[Opening Given entries section]

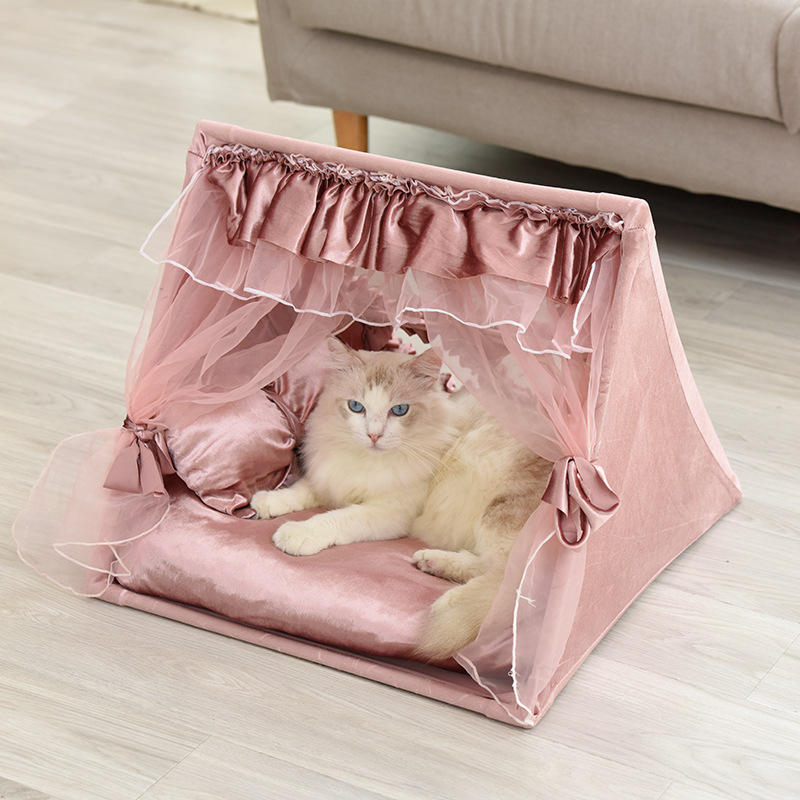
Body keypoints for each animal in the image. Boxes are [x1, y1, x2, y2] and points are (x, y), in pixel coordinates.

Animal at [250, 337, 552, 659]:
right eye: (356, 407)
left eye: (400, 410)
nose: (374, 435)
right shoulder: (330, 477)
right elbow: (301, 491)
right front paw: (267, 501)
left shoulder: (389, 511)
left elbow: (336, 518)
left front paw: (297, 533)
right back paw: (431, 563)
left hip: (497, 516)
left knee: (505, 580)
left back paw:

[Closing Given entries section]

- Exercise aim -
Produce a verbatim copy of all records, minus pictures.

- Final answer -
Body keypoints for each animal in the image. Boxes are [x1, y1, x2, y2] and points are (x, y), in pixel coordinates.

Animal at [250, 337, 552, 659]:
right eye: (356, 407)
left eye: (400, 410)
nose: (374, 435)
right shoulder: (330, 477)
right elbow: (301, 491)
right front paw: (267, 501)
left shoulder: (389, 511)
left elbow: (336, 518)
left front paw: (297, 533)
right back paw: (431, 563)
left hip: (497, 516)
left knee: (505, 580)
left back paw:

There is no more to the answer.